「再生のモデルは新興国にあり」──文明の大転換に取り残される日本
時代はシェア社会へ向かう
先月、フィリピンのボホール地区で行われた日比両政府による防災プロジェクトに参加した。 チームリーダーが比較的若い人だったので、空港からホテルまで「ウーバー」というスマホアプリを使って白タクを呼ぶ。その方が早くて安くて、空港やホテルのタクシー係も当然のように対応している。その経験があったので、前記のテレビ番組における「日本だけが遅れている」発言に「そうかも…」と思ったのだ。 時代は「シェア社会」に向かっているようだ。 車も、家も、空いているときは他人に使ってもらって金銭の授受をするのが世界の常識になりつつある。インターネットによる緊密なコミュニケーションがそれを可能にしている。つまりインターネットが、メールやSNSといった単純な通信として使われるだけではなく、社会制度も、経済構造も、所有の概念も変えつつあり、良し悪しは別として、多くの国でその変革がドラスティックに進んでいるのだ。 日本では、無許可営業として取り締まりの対象になるものも、インターネットによる接触と了解を友人関係とみなせば話は変わってくる。昔は、親戚や友人や近所づきあいの中で、そういった「互助と融通」によって社会が運営されてきたのだ。すべてを営業行為として取り締まるのは近代社会の過剰管理であるかもしれない。 また今日、あらゆる産業から排出されるCO2が地球温暖化の元凶であるなら、シェアによる車や家といった資源の有効利用はむしろサステナブルであり、文明論的な正義でさえある。
ドゥテルテのフィリピンは元気
防災プロジェクトの幹部メンバーはすでに20回以上も訪比し、かなり長い間フィリピン社会の変化を、それもマニラだけでなく地方の村々の変化を感じているのだが、ドゥテルテ大統領になってから街並みが格段ときれいになり、浮浪者も見られなくなったという。道路も橋も建物も次々と建設されているという。マニラではいたるところにクレーンが林立し、地方の村々で防災訓練をする人々も元気がある。 日本のマスコミから受けているドゥテルテ大統領の印象も変わらざるをえなかった。 フィリピンのトランプともいわれ、その犯罪対策、特に麻薬対策は、容疑者を裁判にかけずに処刑するという超強硬策で、国連から人権侵害を指摘されていた。

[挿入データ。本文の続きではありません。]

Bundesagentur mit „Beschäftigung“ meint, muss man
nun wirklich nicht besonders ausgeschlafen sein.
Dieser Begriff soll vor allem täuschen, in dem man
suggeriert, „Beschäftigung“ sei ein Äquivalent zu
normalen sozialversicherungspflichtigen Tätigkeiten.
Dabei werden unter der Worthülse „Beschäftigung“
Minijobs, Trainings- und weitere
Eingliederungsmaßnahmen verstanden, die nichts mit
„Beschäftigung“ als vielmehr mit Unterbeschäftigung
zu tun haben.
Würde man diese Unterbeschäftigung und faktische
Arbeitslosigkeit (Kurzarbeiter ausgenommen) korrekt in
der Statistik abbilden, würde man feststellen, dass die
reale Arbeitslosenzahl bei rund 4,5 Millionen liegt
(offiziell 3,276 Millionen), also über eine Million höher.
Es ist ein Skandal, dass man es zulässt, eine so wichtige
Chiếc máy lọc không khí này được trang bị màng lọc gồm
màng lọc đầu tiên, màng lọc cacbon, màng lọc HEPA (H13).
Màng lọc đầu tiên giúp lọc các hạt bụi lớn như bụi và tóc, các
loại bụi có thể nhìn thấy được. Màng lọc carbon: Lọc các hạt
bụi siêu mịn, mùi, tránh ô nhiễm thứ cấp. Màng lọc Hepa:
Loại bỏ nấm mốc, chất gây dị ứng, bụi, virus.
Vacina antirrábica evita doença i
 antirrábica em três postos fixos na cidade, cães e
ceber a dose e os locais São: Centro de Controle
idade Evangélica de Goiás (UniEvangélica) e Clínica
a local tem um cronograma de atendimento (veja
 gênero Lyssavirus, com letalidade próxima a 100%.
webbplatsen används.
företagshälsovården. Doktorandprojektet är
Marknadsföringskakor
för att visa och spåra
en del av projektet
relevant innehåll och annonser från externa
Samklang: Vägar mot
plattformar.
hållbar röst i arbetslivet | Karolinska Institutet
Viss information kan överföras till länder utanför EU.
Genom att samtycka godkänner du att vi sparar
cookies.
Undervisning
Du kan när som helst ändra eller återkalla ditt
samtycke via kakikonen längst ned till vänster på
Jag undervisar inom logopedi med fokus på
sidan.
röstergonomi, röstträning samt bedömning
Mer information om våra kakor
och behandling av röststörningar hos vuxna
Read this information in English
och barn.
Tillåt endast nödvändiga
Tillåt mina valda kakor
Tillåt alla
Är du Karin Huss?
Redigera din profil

しかし実効は上がったようで、現在はだいぶ緩和されている。今は「ビルド、ビルド、ビルド」つまり「建てて、建てて、建てまくれ」というのが標語で、インフラ建設が進み、高い経済成長率を維持している。外交では、南シナ海の問題を抱えながらも、アメリカと中国のバランスを巧みにとっている。フィリピンの現実には、彼のようなキャラクターが合っているのかもしれない。